Ouverture du procès ce mardi d’un Genevois accusé d’avoir fait assassiner un compatriote aux Philippines en octobre 2014. Il avait pour projet d’ouvrir un bar dans ce pays avec la victime. Celle-ci a été retrouvée morte, tuée d’un coup de couteau dans le cœur, sur l’île de Mindanao. L’accusé aurait payé les tueurs avec l’argent de son futur associé, qui avait amené ce cash pour l’ouverture du bar.
L’accusé conteste tous les faits qui lui sont reprochés. Il est jeune, il a 24 ans. Malgré sa corpulence plutôt imposante, il répond presque avec timidité aux questions de la juge du tribunal criminel, Sabina Mascotto, à la manière d’un tout jeune garçon. L’accusé parle parfois dans sa barbe et la juge lui fait souvent répéter.
Ses parents se divorcent lorsqu’il a 6 ans, et il vit avec sa mère et son beau-père à Genève. A 13 ans, il rejoint son père en France, et fait deux ans d’internat à Nimes. En 2009, il revient chez sa mère où il cumule les petits boulots. Un emploi à Mobilzone qui se termine par une plainte de son employeur pour vol…alors qu’il est encore mineur…grâce aux mesures de réinsertion, il travaille ensuite dans l’informatique et dans divers restaurants.
En 2013, il part aux Philippines pour un emploi dans un resort. Là-bas, il se lie avec une femme qui lui annonce en novembre qu’elle est enceinte. Sa fille Serena naît en 2014. «A chaque fois que j’avais besoin d’argent, je demandais à ma famille », déclare l’accusé. Une généreuse grand-mère mais aussi sa mère l’aident. Pour les couches de son bébé et pour le lait en poudre.
Puis il décide d’ouvrir un bar aux Philippines avec un ami suisse.
Un futur associé qui verse sur le compte du prévenu, en septembre 2014, plus de 11'000 francs suisses dans la perspective de prendre un bar sur une des îles. Mais l’associé meurt un mois plus tard d’un coup de couteau dans le cœur, sur l’île de Mindanao. Selon l’acte d’accusation, le prévenu aurait attiré la victime sous prétexte d’acheter du matériel pour le fameux bar. L’accusé aurait ensuite conduit la victime sur une route isolée. Des tueurs à gage, engagés par le prévenu, l’y attendaient. C’est là qu’ils s’en sont pris à la victime, lui assénant un coup de couteau fatal dans le cœur.

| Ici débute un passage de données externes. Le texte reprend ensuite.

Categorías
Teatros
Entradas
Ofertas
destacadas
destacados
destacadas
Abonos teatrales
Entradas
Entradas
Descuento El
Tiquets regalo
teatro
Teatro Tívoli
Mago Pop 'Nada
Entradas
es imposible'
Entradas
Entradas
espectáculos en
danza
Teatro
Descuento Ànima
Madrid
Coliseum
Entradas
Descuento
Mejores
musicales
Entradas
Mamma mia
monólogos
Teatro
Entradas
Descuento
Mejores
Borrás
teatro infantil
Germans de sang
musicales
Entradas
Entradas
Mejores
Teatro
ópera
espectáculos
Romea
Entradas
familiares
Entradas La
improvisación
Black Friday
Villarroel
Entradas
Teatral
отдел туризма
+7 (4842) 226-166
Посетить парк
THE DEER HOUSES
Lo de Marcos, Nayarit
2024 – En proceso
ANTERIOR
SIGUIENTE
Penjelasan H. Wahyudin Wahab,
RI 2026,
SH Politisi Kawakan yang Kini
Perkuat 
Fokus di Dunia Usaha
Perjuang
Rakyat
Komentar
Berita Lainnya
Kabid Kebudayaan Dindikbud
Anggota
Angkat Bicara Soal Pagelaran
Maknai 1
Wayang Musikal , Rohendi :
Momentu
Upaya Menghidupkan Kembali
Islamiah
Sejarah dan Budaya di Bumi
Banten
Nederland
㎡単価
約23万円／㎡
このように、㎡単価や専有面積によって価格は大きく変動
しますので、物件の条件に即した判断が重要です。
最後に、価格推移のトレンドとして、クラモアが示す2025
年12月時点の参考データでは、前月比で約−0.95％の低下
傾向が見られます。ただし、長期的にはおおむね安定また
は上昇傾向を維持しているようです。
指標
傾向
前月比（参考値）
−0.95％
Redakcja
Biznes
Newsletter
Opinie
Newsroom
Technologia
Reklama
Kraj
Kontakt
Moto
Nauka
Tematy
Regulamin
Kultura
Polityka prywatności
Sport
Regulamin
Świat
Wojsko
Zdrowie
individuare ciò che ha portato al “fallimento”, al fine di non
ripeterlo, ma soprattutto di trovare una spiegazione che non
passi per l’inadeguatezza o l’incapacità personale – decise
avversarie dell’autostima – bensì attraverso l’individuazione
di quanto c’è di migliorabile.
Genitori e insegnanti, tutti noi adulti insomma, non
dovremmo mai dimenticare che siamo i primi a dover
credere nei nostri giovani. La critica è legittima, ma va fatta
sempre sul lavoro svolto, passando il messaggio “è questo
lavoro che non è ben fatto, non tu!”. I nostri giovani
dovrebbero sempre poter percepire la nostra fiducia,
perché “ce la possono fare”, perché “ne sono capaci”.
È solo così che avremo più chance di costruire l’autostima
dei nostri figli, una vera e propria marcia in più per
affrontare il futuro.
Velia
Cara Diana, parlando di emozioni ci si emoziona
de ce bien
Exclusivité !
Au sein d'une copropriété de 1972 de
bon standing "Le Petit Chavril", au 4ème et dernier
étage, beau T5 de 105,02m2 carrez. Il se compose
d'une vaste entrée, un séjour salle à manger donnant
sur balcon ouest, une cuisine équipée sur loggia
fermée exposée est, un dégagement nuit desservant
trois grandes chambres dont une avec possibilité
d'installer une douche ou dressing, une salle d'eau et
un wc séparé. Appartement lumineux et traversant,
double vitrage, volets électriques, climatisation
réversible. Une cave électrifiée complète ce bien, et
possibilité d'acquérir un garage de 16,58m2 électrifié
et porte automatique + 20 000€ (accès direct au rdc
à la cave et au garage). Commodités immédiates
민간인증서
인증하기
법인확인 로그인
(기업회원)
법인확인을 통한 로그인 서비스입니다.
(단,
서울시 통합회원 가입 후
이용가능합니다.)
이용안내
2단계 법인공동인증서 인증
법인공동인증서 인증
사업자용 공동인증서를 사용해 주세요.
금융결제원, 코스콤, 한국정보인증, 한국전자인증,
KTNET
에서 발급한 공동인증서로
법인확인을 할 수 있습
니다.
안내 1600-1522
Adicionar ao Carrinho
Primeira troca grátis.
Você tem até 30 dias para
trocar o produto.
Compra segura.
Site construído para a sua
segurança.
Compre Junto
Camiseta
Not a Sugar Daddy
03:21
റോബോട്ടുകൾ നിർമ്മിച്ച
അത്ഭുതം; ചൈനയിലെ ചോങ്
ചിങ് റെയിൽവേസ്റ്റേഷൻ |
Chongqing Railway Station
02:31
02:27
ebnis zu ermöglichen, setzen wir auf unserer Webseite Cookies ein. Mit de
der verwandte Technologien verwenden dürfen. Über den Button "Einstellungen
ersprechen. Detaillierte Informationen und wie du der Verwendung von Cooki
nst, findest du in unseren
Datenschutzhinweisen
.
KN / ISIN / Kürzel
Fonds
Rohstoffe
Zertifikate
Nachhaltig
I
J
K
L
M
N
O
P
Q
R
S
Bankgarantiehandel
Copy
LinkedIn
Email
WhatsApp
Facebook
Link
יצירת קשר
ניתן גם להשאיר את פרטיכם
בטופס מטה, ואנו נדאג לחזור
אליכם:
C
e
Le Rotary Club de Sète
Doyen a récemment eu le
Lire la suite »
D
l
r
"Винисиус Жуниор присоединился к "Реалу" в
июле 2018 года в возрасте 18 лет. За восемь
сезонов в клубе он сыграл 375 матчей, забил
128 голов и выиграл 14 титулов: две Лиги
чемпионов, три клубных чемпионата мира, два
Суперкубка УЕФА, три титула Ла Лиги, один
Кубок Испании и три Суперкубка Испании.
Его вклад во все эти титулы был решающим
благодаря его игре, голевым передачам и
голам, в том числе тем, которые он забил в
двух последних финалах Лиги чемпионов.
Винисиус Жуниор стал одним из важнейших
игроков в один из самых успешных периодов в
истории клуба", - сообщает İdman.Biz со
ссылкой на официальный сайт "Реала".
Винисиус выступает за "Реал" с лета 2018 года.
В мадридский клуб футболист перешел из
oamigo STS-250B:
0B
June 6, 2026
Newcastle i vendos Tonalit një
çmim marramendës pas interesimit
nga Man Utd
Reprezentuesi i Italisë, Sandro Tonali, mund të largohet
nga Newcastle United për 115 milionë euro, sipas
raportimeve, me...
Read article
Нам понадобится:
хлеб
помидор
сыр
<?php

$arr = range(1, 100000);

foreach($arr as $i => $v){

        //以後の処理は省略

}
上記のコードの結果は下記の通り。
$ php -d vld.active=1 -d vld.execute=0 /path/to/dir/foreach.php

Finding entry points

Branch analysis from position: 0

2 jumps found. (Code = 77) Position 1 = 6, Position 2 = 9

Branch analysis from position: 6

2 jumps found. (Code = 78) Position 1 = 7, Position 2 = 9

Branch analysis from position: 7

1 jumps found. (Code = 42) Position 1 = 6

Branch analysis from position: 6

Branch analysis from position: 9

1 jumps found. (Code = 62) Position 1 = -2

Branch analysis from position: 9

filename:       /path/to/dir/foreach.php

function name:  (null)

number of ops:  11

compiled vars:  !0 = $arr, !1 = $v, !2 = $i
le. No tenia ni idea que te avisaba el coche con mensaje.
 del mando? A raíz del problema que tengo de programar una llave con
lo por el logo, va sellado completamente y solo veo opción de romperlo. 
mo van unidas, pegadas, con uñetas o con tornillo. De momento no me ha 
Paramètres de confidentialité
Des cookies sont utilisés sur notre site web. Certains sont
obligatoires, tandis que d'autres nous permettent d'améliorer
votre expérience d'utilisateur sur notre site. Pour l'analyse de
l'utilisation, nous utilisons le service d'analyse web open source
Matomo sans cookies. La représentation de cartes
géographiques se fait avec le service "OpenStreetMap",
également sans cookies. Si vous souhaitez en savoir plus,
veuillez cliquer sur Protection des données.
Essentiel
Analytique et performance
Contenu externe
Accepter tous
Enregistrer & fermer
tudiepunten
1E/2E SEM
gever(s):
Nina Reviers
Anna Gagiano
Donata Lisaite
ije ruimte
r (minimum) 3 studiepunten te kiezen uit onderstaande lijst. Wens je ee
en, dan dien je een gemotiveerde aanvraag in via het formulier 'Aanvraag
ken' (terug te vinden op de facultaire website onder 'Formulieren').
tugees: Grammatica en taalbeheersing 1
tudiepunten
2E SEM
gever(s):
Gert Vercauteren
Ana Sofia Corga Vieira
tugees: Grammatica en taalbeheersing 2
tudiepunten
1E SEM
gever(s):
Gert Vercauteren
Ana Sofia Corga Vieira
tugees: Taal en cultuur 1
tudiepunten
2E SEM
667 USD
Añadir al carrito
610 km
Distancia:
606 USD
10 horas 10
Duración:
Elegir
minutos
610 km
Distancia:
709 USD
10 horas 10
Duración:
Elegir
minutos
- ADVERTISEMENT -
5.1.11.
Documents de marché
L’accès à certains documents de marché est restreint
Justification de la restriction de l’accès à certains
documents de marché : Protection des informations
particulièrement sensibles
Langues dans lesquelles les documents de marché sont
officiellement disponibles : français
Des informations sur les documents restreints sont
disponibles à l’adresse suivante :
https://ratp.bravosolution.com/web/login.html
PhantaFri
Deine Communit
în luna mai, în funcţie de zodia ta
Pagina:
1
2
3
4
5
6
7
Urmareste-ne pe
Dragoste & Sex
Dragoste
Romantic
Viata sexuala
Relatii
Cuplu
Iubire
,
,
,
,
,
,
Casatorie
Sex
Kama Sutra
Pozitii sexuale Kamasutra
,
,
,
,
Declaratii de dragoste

L’audition de l’accusé se poursuit cet après-midi.
Et l’accusé nie tous les faits. Selon sa version, son associé aurait été tué par des Philippins pour lui voler son cash. Il aurait voulu acheter une arme à feu dans l’île de Mindanao. Et là, tout aurait dérapé. Des hommes à moto l’auraient attaqué au couteau. Le prévenu affirme avoir également reçu des menaces répétées de la part de la victime elle-même, durant le mois de septembre 2014. Des menaces contre lui-même, sa famille en Suisse mais aussi contre sa compagne philippine et sa fille Serena. L’interrogatoire de la juge se poursuit.
"C'est elle qui a tout manigancé"
L'accusé est renfermé, changeant. Il modifie sa version des faits au gré des questions…de la juge d’abord, du procureur ensuite. Il est question des nombreux messages retrouvés sur son téléphone Samsung, durant le mois précédent le meurtre et le jour même. Des sms retrouvés récemment, grâce aux avancées technologiques. Ils avaient été effacés avant qu’il ne soit entendu en 2014 comme prévenu par la police, juste après son retour des Philippines.
« Je ne suis pas l’auteur de ces messages» déclare l’accusé à la juge du tribunal criminel. Ils seraient l’œuvre de sa compagne philippine, la mère de sa fille. «Elle me faisait du chantage et je lui ai versé 5'000 francs en 2015, c’est elle qui a tout manigancé!». Devant le tribunal, il charge son ex-compagne et clame son innocence. Les imprécisions successives du prévenu, ses réponses approximatives laissent planer un sérieux doute sur ses déclarations. La salle est perplexe. En fin de journée, lorsque son père vient à la barre pour témoigner, l'accusé s'effondre, la tête entre les mains.